A common sentiment I hear from religious people with an otherwise weak grip of faith is that they don't want to live in a world where their god's justice isn't there.  Well, so what if you don't want to?  I don't want to live in a world where I'm not a billionaire -- doesn't mean I am one now.  And if I try to live as if I am filthy rich without actually being so, I'm going to do some pretty stupid things as a result.  Similarly, if you live as if there is such a thing as God or Karma dictating a universal justice just in order to ease your mind about the unfairness of life, it just means you avoid having to face reality as it is.  There is no reason whatsoever to believe that reality is either moral or immoral.  It is amoral...  it is simply the state of things, and that state and all the forces acting on it are entirely indifferent to our wants and needs.  Those of us who prefer to face reality for what it actually is are the only ones who can actually do something about it.  When we don't expect justice from a supernatural ultimate force controlling all things, it ensures that we come to analyze what steps we need to take in order for justice to be carried out.  When we don't globally expect justice as a fundamental component of reality, that is exactly what makes us appreciate justice when it does happen.  When we don't expect evil to always go punished, that is exactly why we work together as a cooperative society to ensure that evil is punished and harm is minimized.

A belief in a cosmic sense of justice betrays both an intellectual laziness and an emotional ineptitude to face reality on reality's terms.  Get over it, and join the rest of us in the real world.

3 comments:

  1. I feel like a douche always agreeing with you, and shit, but everytime a colleague mentions Karma or any form of cosmic payback, I want to gauge my eyes out.

    Lazy.

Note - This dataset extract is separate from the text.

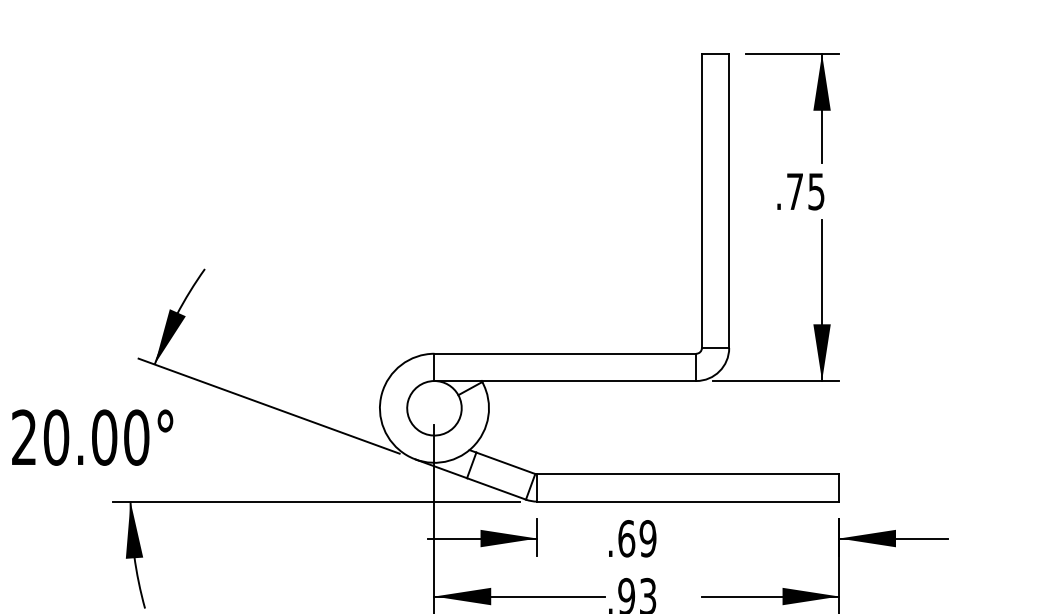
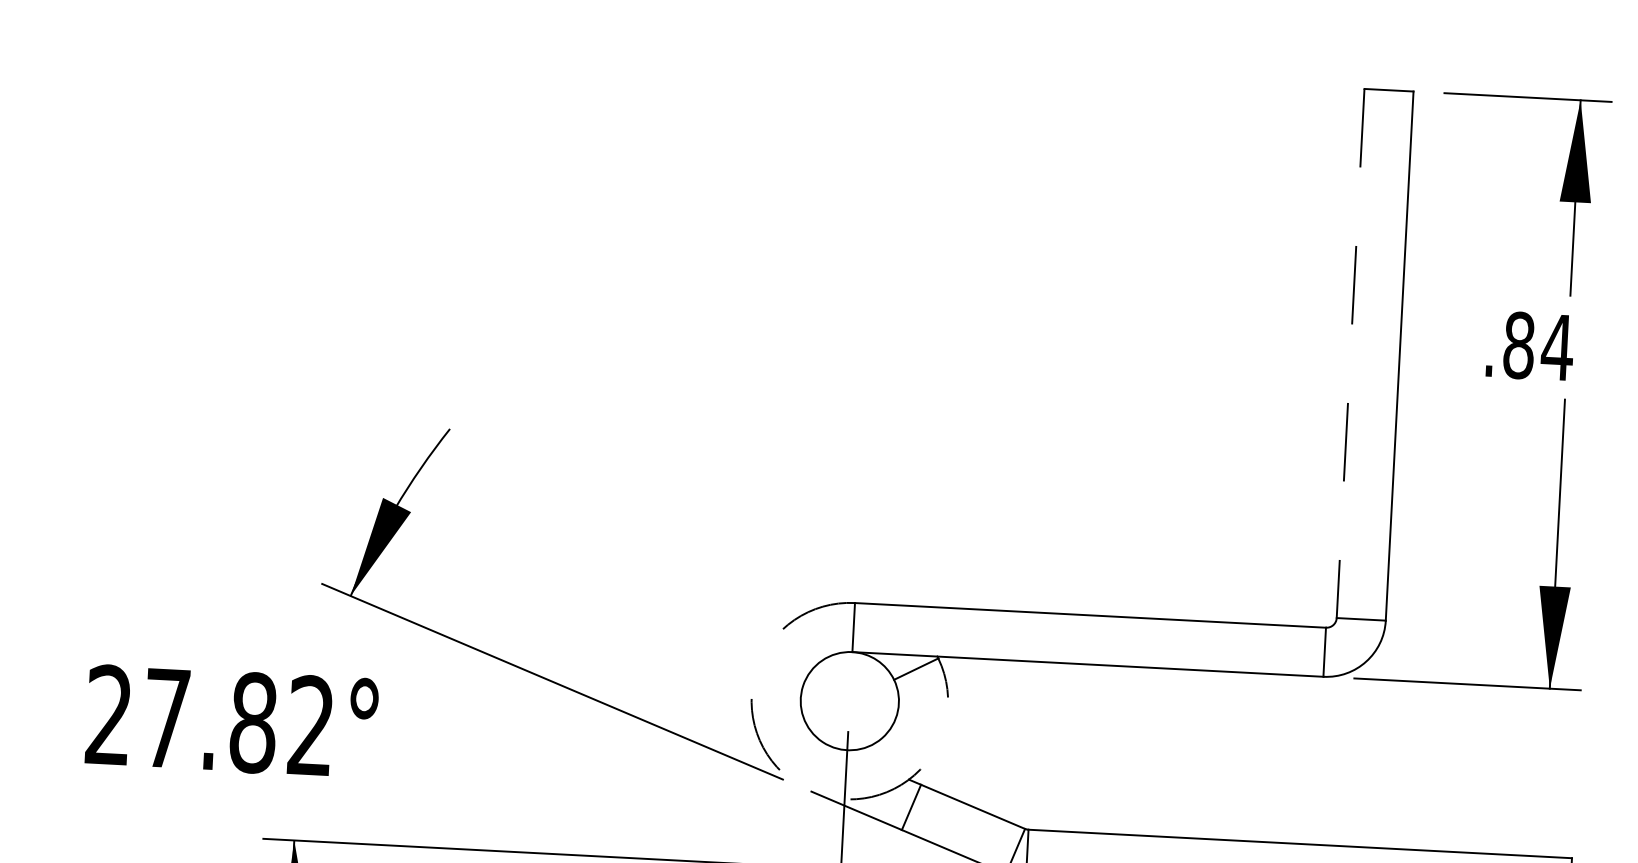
text: (805, 191) -> (1537, 346), .75 -> .84
line: (701, 201) -> (1349, 354), solid -> dashed
text: (96, 437) -> (239, 721), 20.00° -> 27.82°
arc: (406, 455) -> (795, 783), solid -> dashed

Lazy. Lazy.

    The only time revenge happens for wrongs is when someone actions it.

    ReplyDelete
  2. Thanks. Perhaps you would do better to gouge out the colleague's eyes than your own. Or at least cut out his/her tongue so that said colleague may never ask again.

    There's justice for you... :-P

    ReplyDelete
  3. Y'know... the best part to me is that people create the concept of an eternal afterlife or reincarnation, or just the general dualist concept of a soul... all because they're afraid of death.

    And cosmic justice? Well, that's because they're afraid of the apparent unfairness of life. So in the end, you just can't handle anything.